## Your objective
Keep the images out and copy every entry below exactly.

*** Exercise data ***

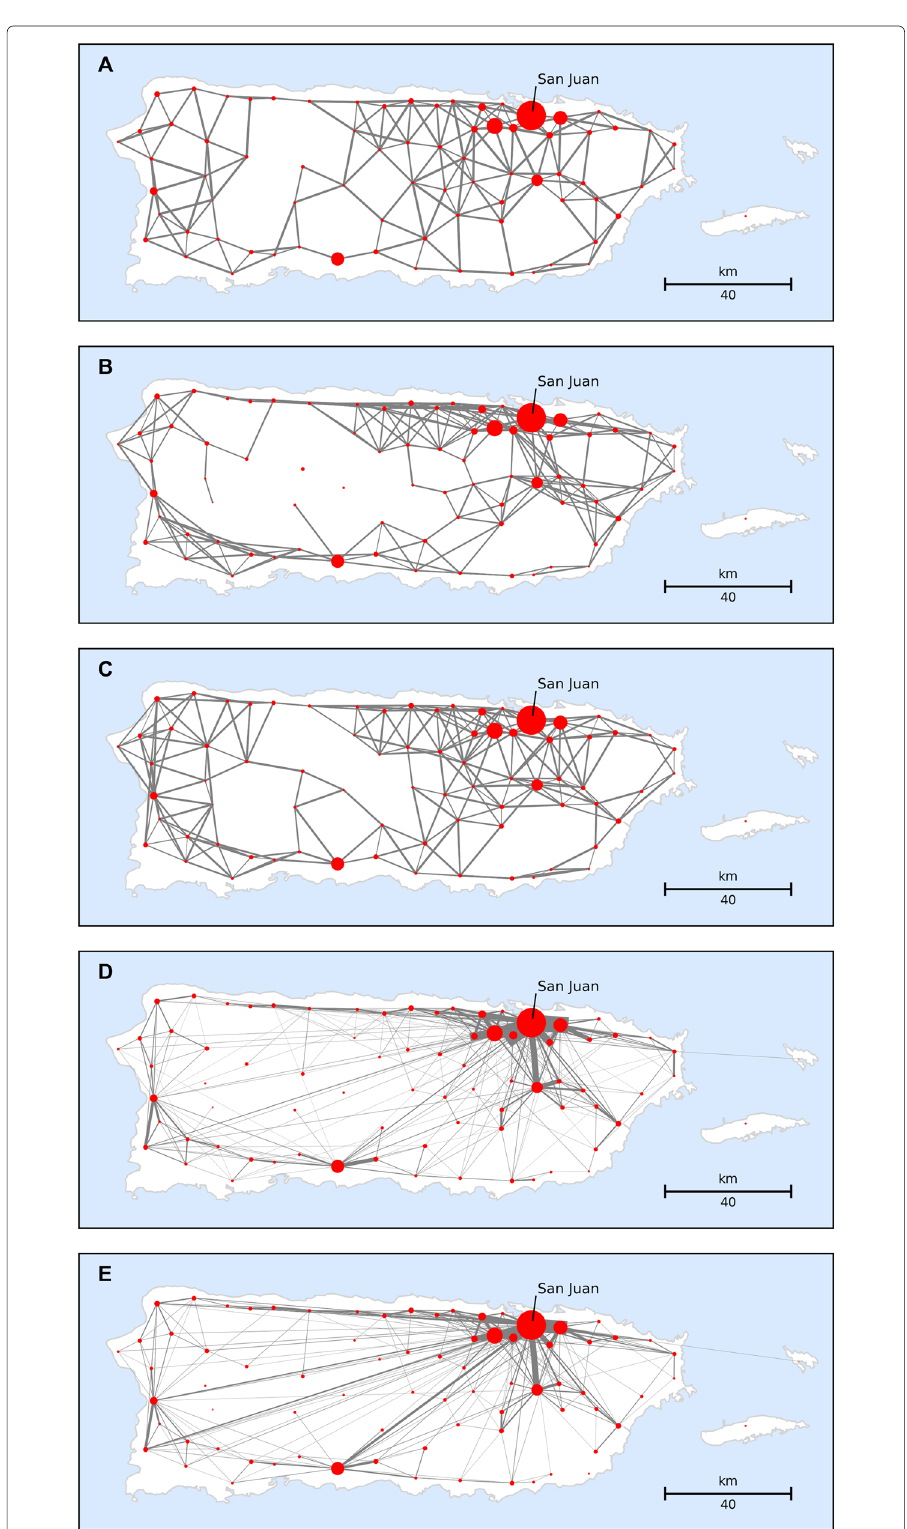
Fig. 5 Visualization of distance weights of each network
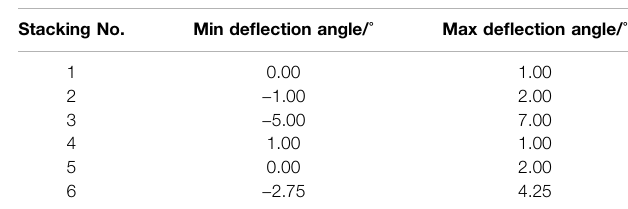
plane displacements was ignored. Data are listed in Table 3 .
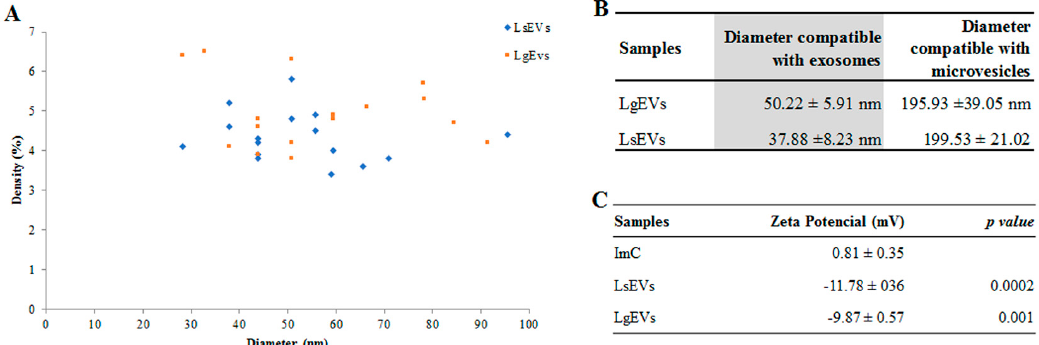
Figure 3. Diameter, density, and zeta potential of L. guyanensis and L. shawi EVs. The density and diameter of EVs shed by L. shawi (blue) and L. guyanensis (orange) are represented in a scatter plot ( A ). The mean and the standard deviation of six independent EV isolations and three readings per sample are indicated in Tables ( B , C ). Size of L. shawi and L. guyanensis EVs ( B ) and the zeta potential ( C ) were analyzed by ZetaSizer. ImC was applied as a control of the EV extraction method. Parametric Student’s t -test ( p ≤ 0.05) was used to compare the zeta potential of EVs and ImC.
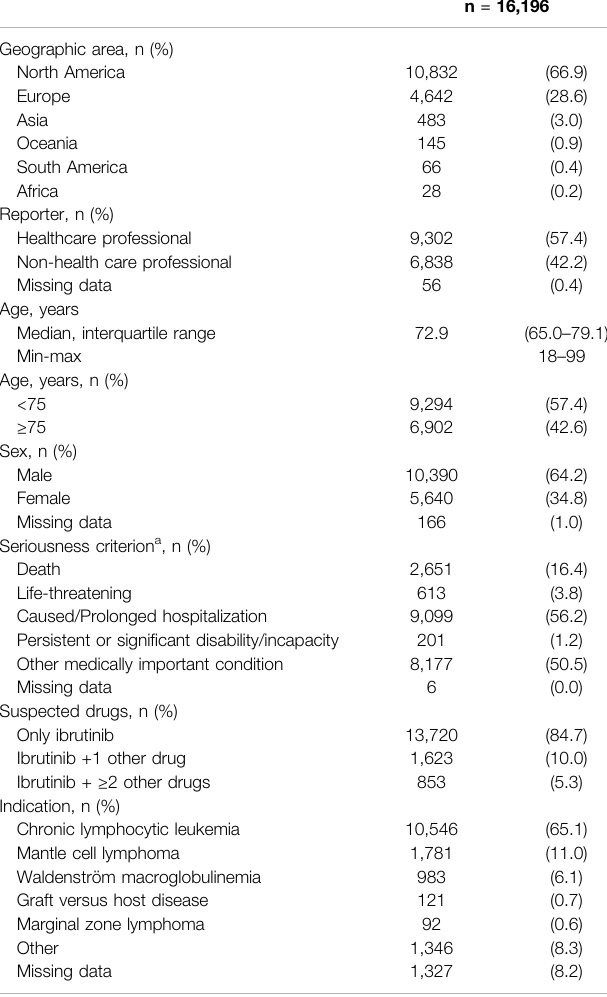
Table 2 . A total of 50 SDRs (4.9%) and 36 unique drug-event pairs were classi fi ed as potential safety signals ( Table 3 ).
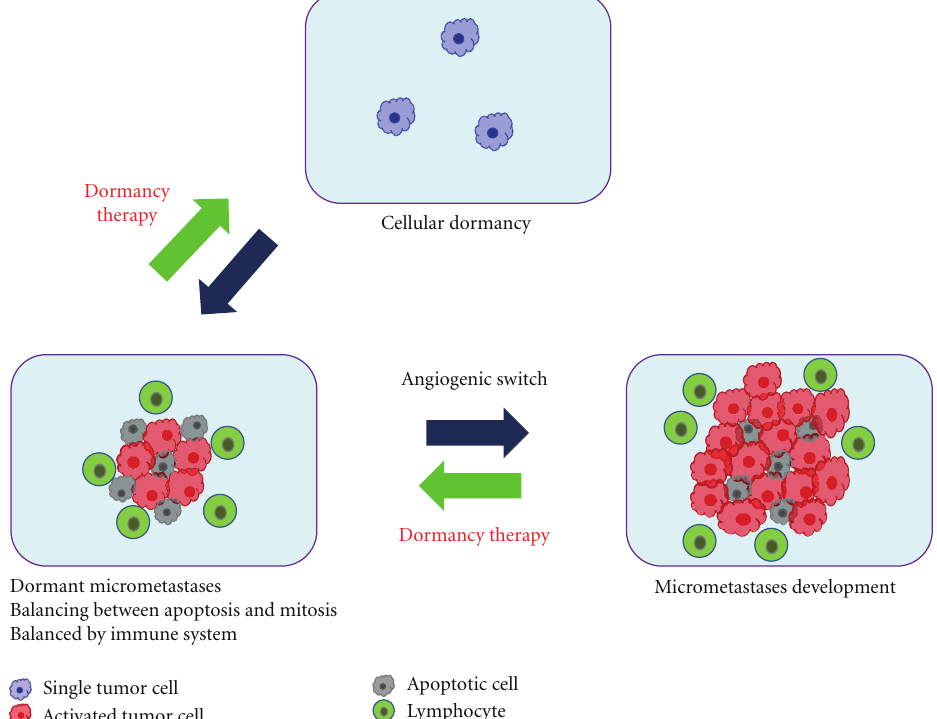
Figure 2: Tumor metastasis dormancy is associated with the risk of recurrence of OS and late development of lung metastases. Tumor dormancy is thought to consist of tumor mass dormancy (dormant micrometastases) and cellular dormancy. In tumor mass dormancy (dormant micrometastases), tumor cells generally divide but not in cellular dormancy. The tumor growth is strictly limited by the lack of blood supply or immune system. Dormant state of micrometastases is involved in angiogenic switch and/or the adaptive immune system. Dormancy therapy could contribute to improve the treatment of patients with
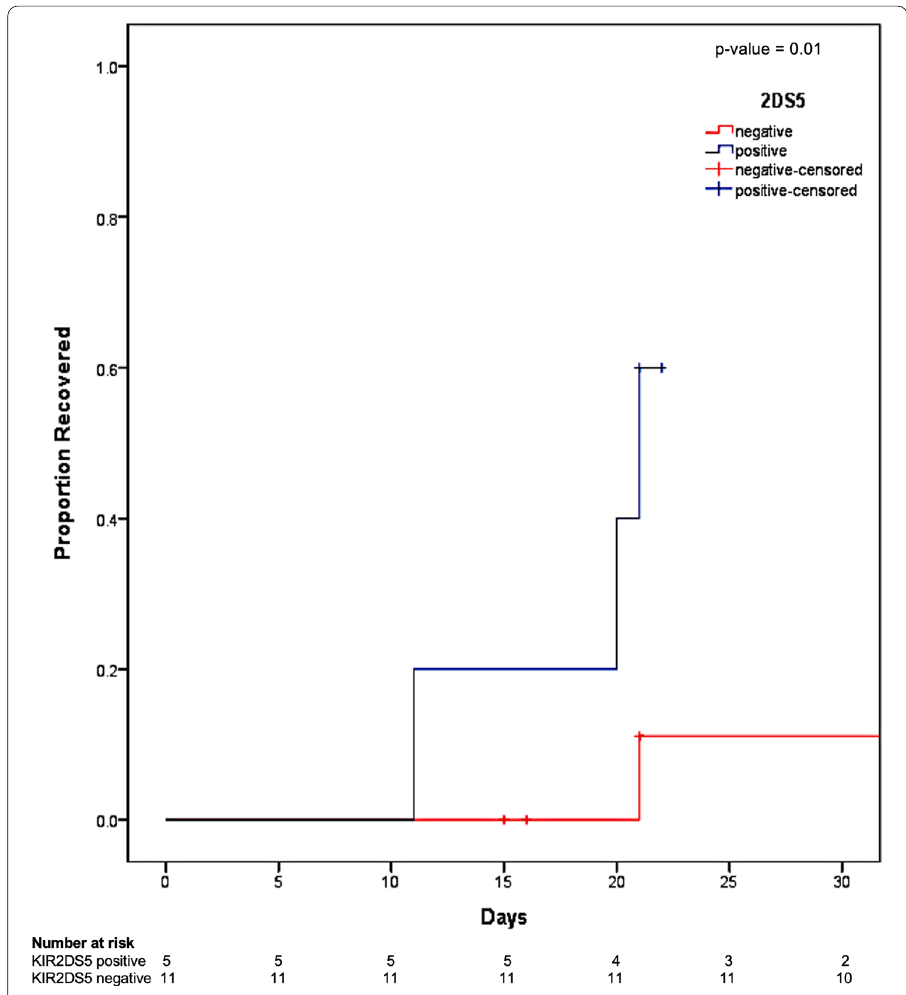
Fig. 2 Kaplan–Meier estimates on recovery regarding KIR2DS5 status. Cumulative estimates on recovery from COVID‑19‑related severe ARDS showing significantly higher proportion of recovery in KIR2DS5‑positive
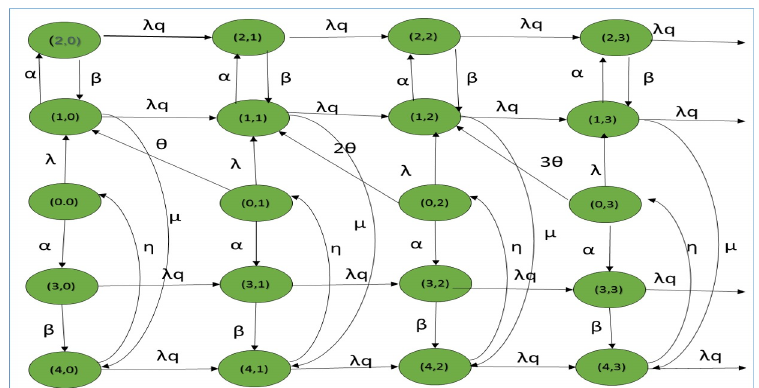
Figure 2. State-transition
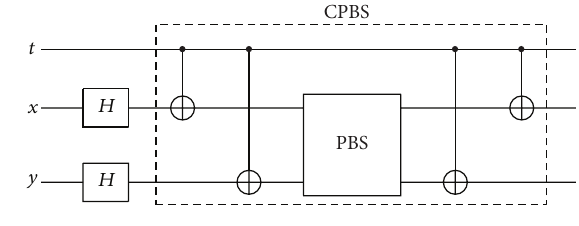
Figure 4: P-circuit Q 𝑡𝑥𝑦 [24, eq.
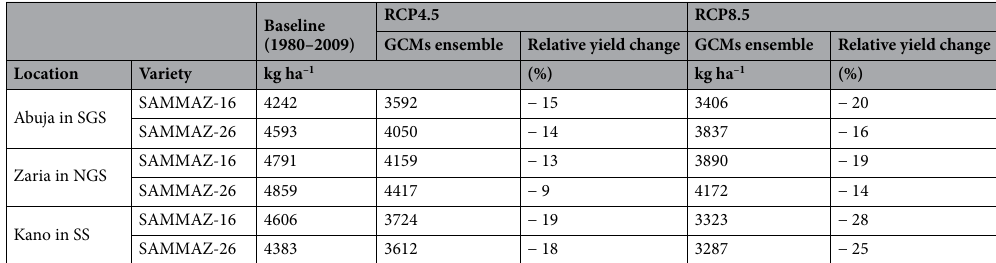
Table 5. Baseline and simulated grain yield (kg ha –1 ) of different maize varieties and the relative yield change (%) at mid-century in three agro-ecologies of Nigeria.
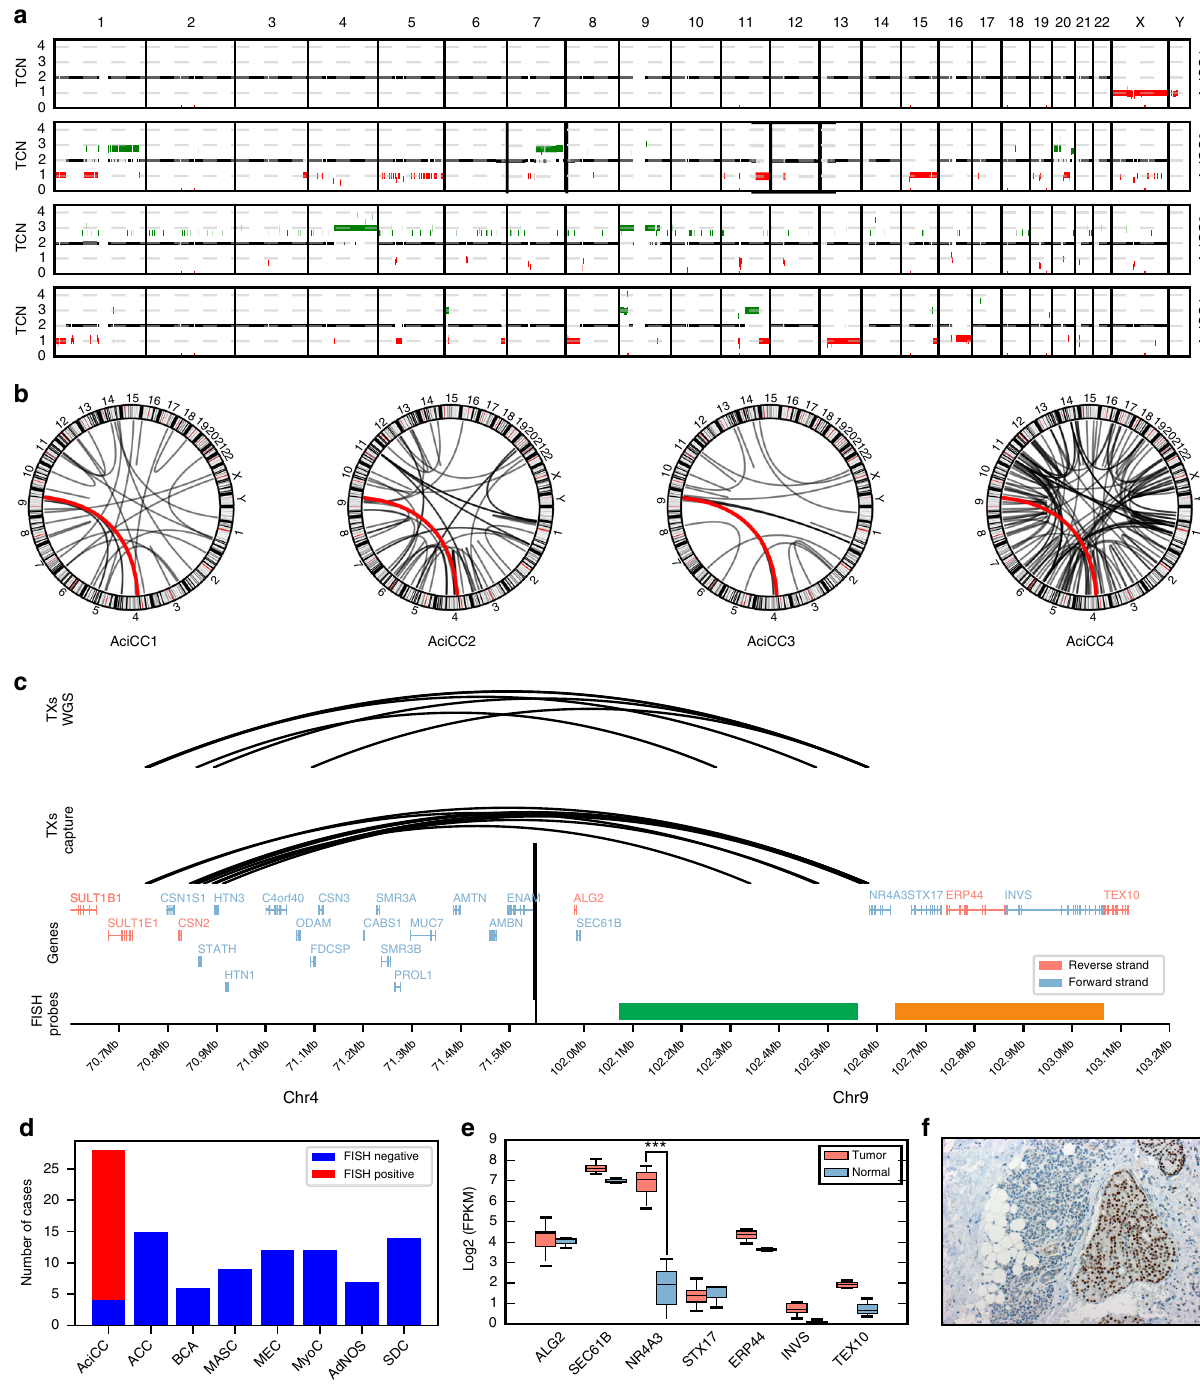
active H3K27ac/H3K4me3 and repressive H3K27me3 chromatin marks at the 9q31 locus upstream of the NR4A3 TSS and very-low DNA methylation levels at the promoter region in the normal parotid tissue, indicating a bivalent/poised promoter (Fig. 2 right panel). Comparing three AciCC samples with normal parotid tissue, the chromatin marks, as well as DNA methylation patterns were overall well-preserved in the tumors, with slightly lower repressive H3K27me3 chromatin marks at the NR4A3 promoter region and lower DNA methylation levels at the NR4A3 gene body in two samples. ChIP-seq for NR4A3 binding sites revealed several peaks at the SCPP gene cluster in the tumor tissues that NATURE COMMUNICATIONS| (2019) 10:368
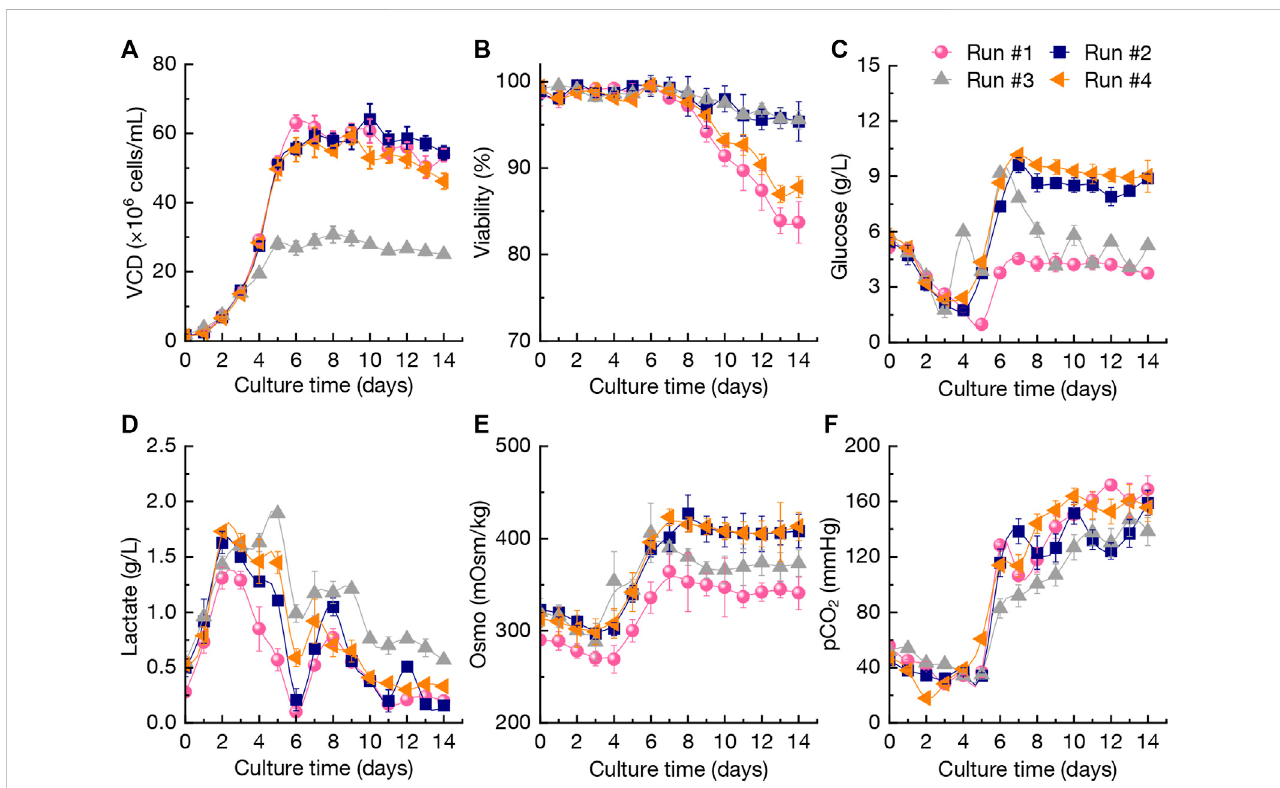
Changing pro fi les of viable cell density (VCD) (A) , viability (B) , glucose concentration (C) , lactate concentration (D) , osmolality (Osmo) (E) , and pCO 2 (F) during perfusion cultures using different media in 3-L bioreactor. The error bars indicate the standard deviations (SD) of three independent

***

## Task response
Fig. 5 Visualization of distance weights of each network
plane displacements was ignored. Data are listed in Table 3 .
Figure 3. Diameter, density, and zeta potential of L. guyanensis and L. shawi EVs. The density and diameter of EVs shed by L. shawi (blue) and L. guyanensis (orange) are represented in a scatter plot ( A ). The mean and the standard deviation of six independent EV isolations and three readings per sample are indicated in Tables ( B , C ). Size of L. shawi and L. guyanensis EVs ( B ) and the zeta potential ( C ) were analyzed by ZetaSizer. ImC was applied as a control of the EV extraction method. Parametric Student’s t -test ( p ≤ 0.05) was used to compare the zeta potential of EVs and ImC.
Table 2 . A total of 50 SDRs (4.9%) and 36 unique drug-event pairs were classi fi ed as potential safety signals ( Table 3 ).
Figure 2: Tumor metastasis dormancy is associated with the risk of recurrence of OS and late development of lung metastases. Tumor dormancy is thought to consist of tumor mass dormancy (dormant micrometastases) and cellular dormancy. In tumor mass dormancy (dormant micrometastases), tumor cells generally divide but not in cellular dormancy. The tumor growth is strictly limited by the lack of blood supply or immune system. Dormant state of micrometastases is involved in angiogenic switch and/or the adaptive immune system. Dormancy therapy could contribute to improve the treatment of patients with
Fig. 2 Kaplan–Meier estimates on recovery regarding KIR2DS5 status. Cumulative estimates on recovery from COVID‑19‑related severe ARDS showing significantly higher proportion of recovery in KIR2DS5‑positive
Figure 2. State-transition
Figure 4: P-circuit Q 𝑡𝑥𝑦 [24, eq.
Table 5. Baseline and simulated grain yield (kg ha –1 ) of different maize varieties and the relative yield change (%) at mid-century in three agro-ecologies of Nigeria.
active H3K27ac/H3K4me3 and repressive H3K27me3 chromatin marks at the 9q31 locus upstream of the NR4A3 TSS and very-low DNA methylation levels at the promoter region in the normal parotid tissue, indicating a bivalent/poised promoter (Fig. 2 right panel). Comparing three AciCC samples with normal parotid tissue, the chromatin marks, as well as DNA methylation patterns were overall well-preserved in the tumors, with slightly lower repressive H3K27me3 chromatin marks at the NR4A3 promoter region and lower DNA methylation levels at the NR4A3 gene body in two samples. ChIP-seq for NR4A3 binding sites revealed several peaks at the SCPP gene cluster in the tumor tissues that NATURE COMMUNICATIONS| (2019) 10:368
Changing pro fi les of viable cell density (VCD) (A) , viability (B) , glucose concentration (C) , lactate concentration (D) , osmolality (Osmo) (E) , and pCO 2 (F) during perfusion cultures using different media in 3-L bioreactor. The error bars indicate the standard deviations (SD) of three independent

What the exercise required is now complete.